Extracted records START
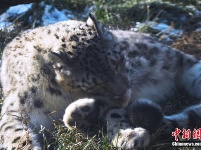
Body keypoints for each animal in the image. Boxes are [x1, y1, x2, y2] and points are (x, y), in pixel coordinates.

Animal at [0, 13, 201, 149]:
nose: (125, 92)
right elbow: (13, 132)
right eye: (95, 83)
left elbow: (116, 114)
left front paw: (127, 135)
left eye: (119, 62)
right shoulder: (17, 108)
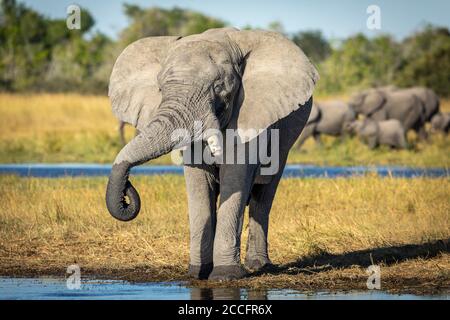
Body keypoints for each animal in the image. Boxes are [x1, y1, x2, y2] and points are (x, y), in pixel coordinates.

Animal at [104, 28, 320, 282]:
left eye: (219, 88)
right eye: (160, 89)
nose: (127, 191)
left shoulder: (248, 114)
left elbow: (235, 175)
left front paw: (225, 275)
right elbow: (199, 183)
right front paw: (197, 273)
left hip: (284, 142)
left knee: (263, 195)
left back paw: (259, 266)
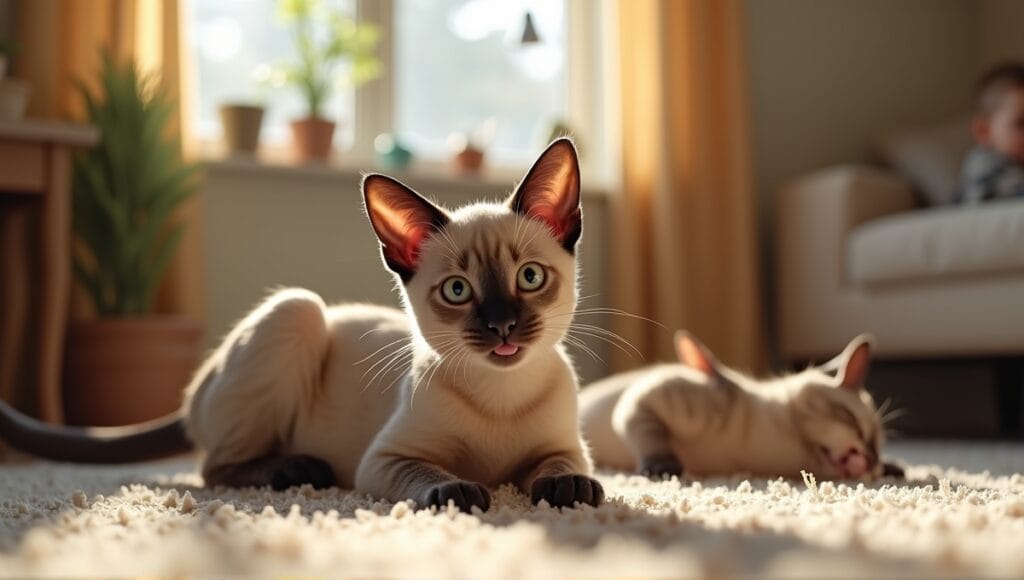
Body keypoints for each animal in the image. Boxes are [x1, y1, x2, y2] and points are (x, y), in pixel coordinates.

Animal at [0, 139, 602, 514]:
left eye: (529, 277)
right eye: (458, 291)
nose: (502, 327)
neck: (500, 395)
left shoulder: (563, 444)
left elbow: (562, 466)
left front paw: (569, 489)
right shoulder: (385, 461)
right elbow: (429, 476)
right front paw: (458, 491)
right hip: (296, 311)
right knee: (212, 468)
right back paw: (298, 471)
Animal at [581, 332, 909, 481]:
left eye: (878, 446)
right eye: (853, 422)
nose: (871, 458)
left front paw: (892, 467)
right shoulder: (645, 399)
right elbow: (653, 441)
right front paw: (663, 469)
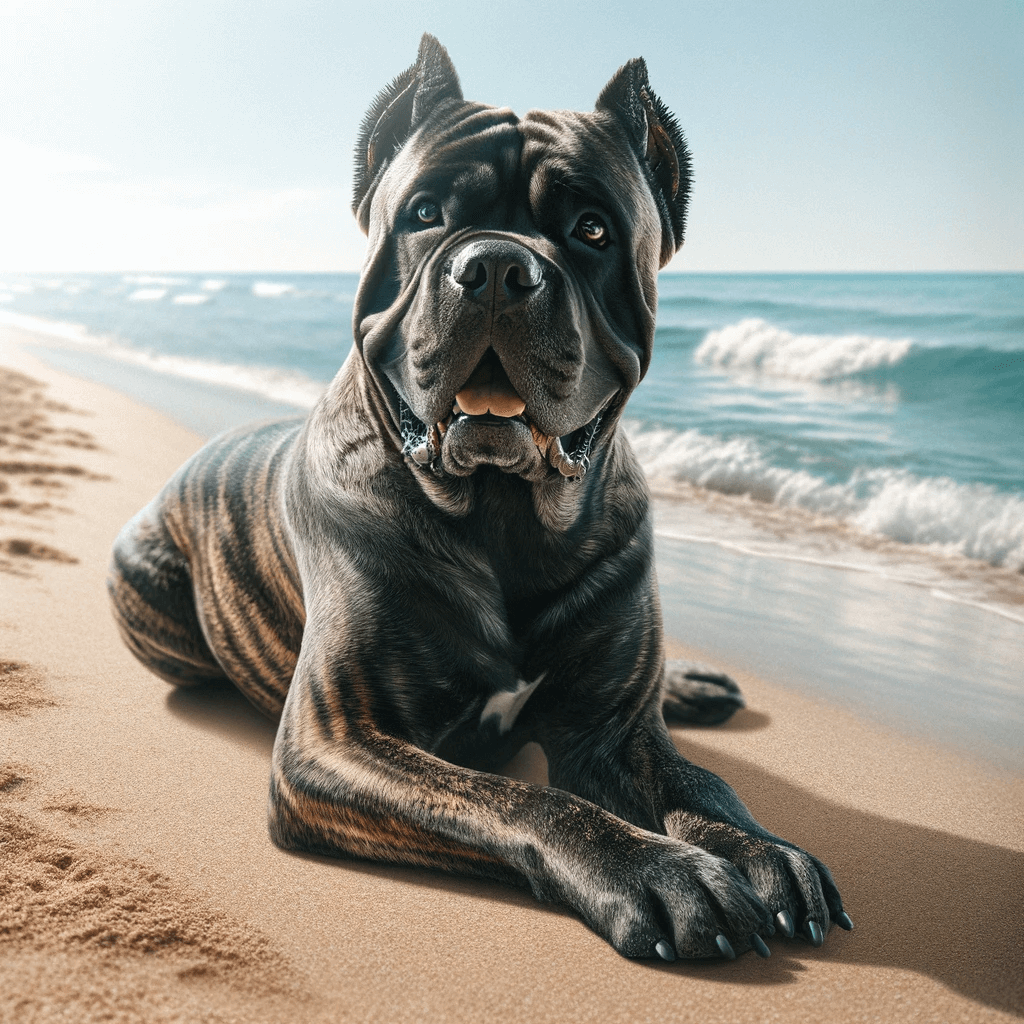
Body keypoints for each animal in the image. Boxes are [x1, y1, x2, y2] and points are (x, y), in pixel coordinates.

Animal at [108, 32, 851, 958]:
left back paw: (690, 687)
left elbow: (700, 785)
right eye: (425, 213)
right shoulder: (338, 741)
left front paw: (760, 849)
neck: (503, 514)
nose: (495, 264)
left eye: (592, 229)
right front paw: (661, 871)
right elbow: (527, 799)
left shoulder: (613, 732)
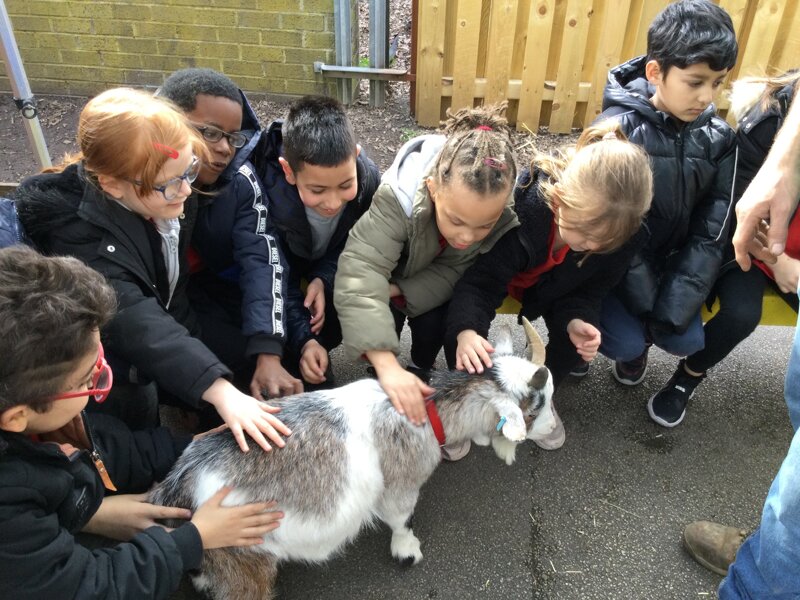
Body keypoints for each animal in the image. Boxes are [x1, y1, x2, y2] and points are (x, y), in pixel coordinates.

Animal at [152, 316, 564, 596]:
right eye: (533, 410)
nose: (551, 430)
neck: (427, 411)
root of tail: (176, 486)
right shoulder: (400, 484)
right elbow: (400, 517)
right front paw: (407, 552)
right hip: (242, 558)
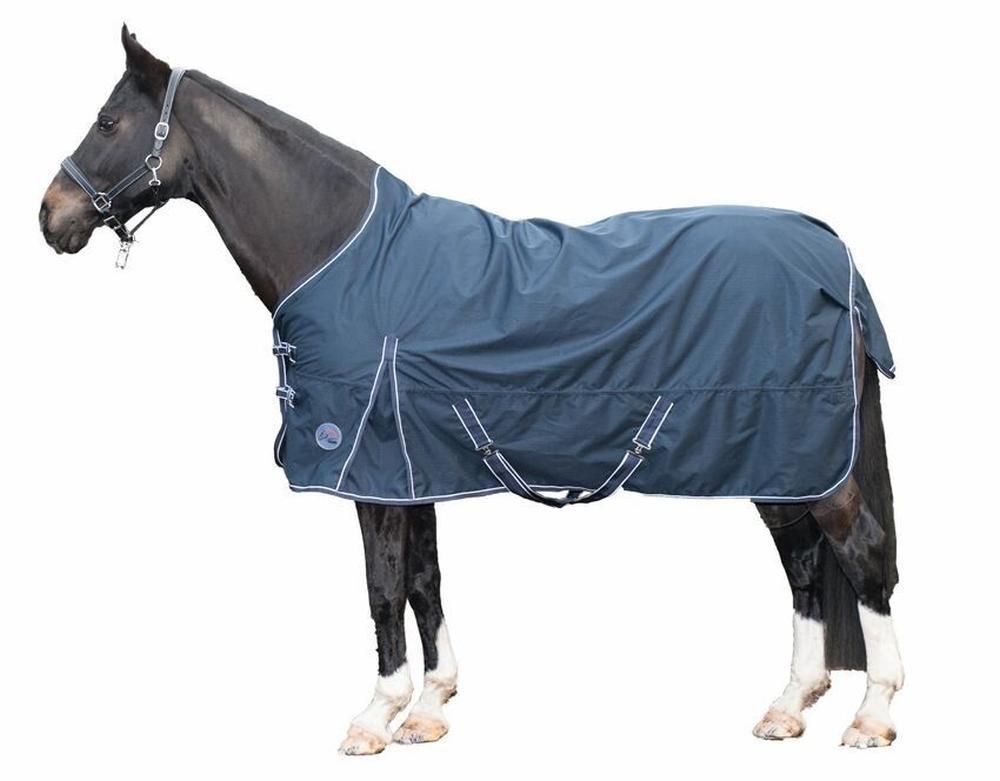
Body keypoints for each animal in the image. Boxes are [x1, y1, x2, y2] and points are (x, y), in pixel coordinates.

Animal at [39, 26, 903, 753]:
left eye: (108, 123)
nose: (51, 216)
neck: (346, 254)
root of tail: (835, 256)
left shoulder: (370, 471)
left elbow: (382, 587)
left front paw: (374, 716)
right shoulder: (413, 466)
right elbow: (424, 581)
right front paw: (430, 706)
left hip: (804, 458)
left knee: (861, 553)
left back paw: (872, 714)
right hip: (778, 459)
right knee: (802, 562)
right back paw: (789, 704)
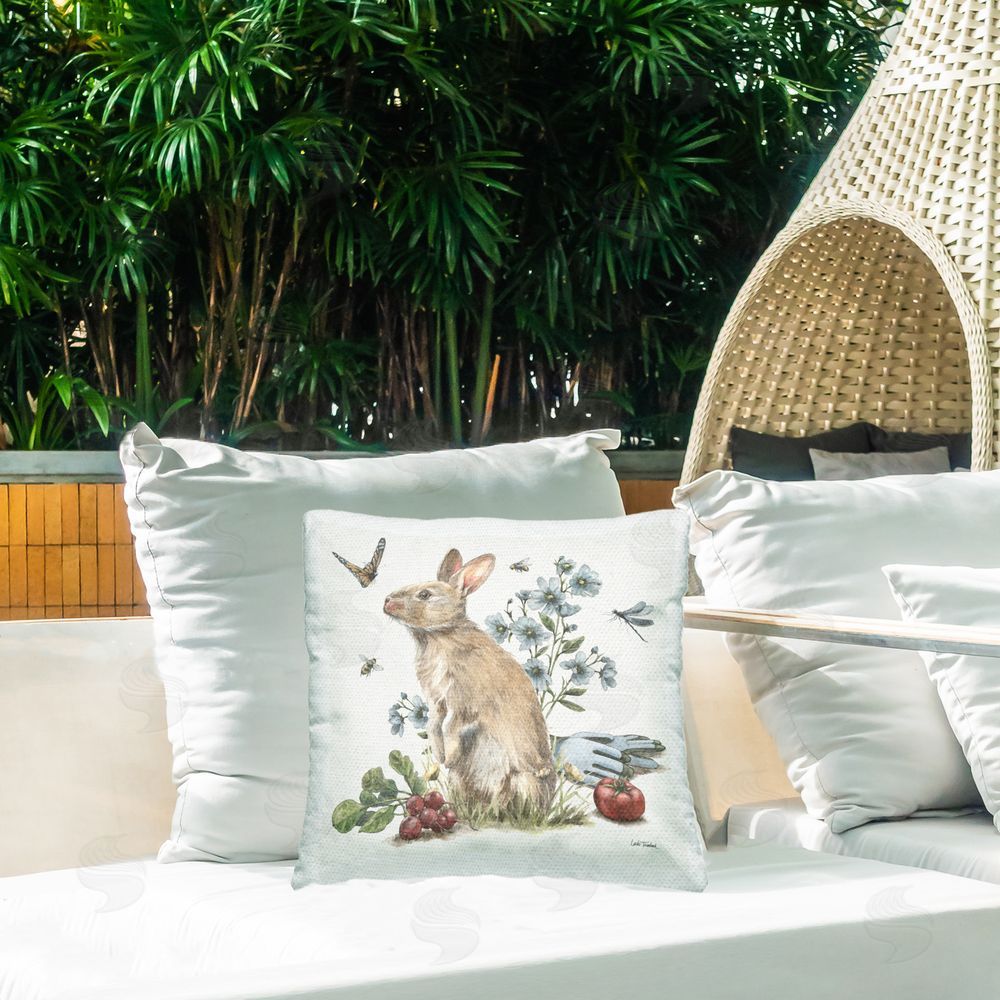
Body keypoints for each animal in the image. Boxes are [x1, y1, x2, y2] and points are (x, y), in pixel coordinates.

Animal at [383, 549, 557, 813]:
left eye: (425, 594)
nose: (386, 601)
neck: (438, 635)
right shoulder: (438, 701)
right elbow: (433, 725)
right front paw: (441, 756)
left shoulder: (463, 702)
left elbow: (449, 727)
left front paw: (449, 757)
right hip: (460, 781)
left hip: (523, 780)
Extracted records END
**Brief**
Return only the part above that opens with the line containing "neck: (346, 254)" and closes with the line containing "right shoulder: (438, 701)", exactly and with both ends, skipping the pictures.

**Solution to the problem**
neck: (346, 254)
root of tail: (835, 256)
left shoulder: (370, 471)
left elbow: (382, 587)
left front paw: (374, 716)
right shoulder: (413, 466)
right elbow: (424, 581)
right front paw: (430, 706)
left hip: (804, 458)
left knee: (861, 553)
left back paw: (872, 714)
right hip: (778, 459)
right knee: (802, 562)
right back paw: (789, 704)
Body keypoints for each animal in the image. Boxes are [x1, y1, x2, y2] and points are (x, y), in pixel coordinates.

Animal at [383, 549, 557, 813]:
left eye: (425, 594)
nose: (386, 601)
neck: (438, 635)
right shoulder: (438, 701)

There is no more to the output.